• [Task item]
A verbatim restatement of the data, free of pictures, is what you should output.

• [The data]
[Start of section]

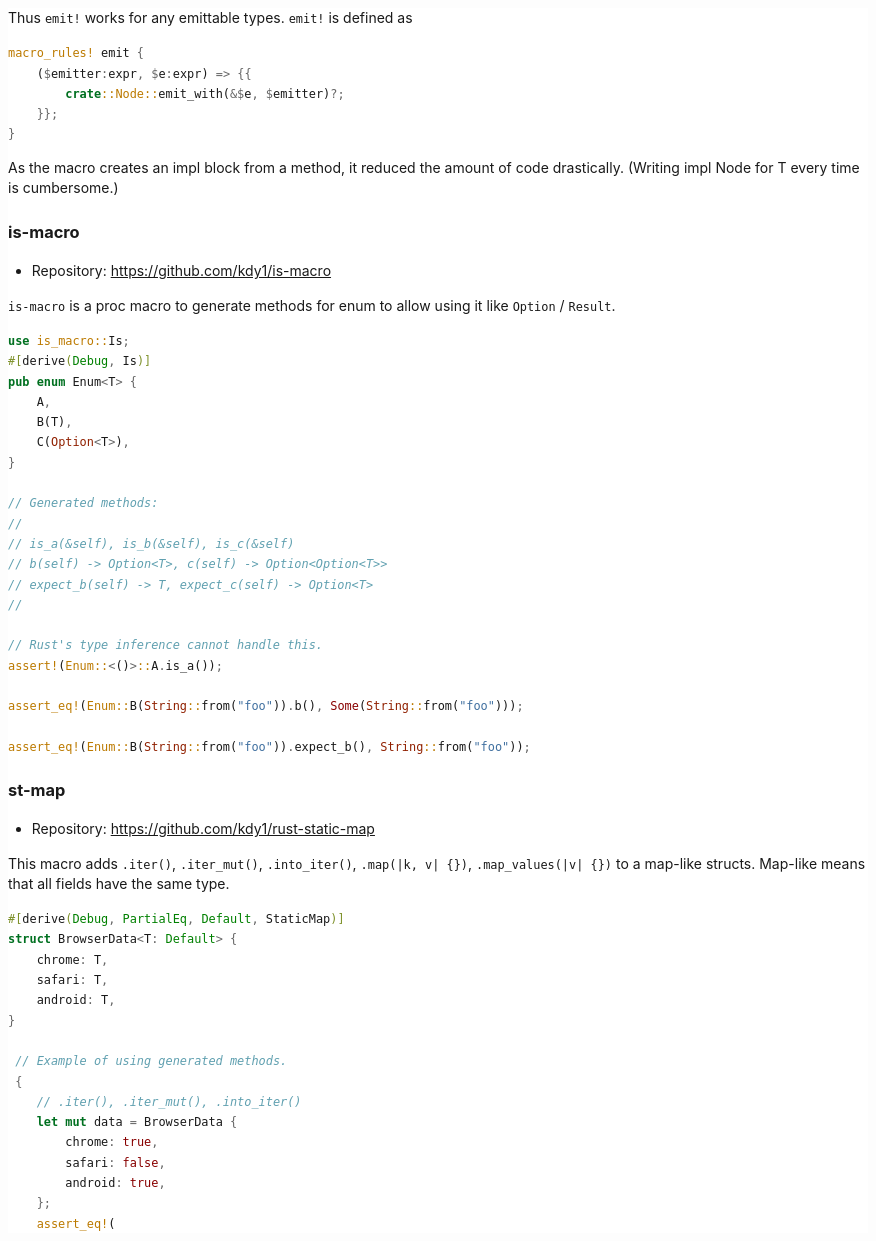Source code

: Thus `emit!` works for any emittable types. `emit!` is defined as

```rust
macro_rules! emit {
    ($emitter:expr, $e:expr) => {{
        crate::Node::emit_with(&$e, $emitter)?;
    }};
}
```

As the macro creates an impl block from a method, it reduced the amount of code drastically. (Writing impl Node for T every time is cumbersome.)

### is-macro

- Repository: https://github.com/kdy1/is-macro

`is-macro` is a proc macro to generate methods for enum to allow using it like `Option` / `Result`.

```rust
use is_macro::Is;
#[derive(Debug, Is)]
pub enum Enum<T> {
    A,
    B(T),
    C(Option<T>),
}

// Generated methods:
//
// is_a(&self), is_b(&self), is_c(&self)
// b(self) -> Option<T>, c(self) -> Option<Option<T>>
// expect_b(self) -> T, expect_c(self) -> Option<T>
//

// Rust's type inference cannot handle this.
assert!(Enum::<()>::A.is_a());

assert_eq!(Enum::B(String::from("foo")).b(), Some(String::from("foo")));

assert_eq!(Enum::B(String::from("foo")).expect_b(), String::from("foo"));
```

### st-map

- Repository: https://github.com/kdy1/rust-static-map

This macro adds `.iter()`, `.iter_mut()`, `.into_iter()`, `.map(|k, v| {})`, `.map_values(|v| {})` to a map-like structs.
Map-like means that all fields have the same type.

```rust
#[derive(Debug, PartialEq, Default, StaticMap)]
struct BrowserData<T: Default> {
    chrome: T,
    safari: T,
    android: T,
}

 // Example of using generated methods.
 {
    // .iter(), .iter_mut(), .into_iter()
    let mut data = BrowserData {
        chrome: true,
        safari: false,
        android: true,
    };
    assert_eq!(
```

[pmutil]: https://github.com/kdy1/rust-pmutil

[End of section]

• [The completed task]
Source code

: Thus `emit!` works for any emittable types. `emit!` is defined as

```rust
macro_rules! emit {
    ($emitter:expr, $e:expr) => {{
        crate::Node::emit_with(&$e, $emitter)?;
    }};
}
```

As the macro creates an impl block from a method, it reduced the amount of code drastically. (Writing impl Node for T every time is cumbersome.)

### is-macro

- Repository: https://github.com/kdy1/is-macro

`is-macro` is a proc macro to generate methods for enum to allow using it like `Option` / `Result`.

```rust
use is_macro::Is;
#[derive(Debug, Is)]
pub enum Enum<T> {
    A,
    B(T),
    C(Option<T>),
}

// Generated methods:
//
// is_a(&self), is_b(&self), is_c(&self)
// b(self) -> Option<T>, c(self) -> Option<Option<T>>
// expect_b(self) -> T, expect_c(self) -> Option<T>
//

// Rust's type inference cannot handle this.
assert!(Enum::<()>::A.is_a());

assert_eq!(Enum::B(String::from("foo")).b(), Some(String::from("foo")));

assert_eq!(Enum::B(String::from("foo")).expect_b(), String::from("foo"));
```

### st-map

- Repository: https://github.com/kdy1/rust-static-map

This macro adds `.iter()`, `.iter_mut()`, `.into_iter()`, `.map(|k, v| {})`, `.map_values(|v| {})` to a map-like structs.
Map-like means that all fields have the same type.

```rust
#[derive(Debug, PartialEq, Default, StaticMap)]
struct BrowserData<T: Default> {
    chrome: T,
    safari: T,
    android: T,
}

 // Example of using generated methods.
 {
    // .iter(), .iter_mut(), .into_iter()
    let mut data = BrowserData {
        chrome: true,
        safari: false,
        android: true,
    };
    assert_eq!(
```

[pmutil]: https://github.com/kdy1/rust-pmutil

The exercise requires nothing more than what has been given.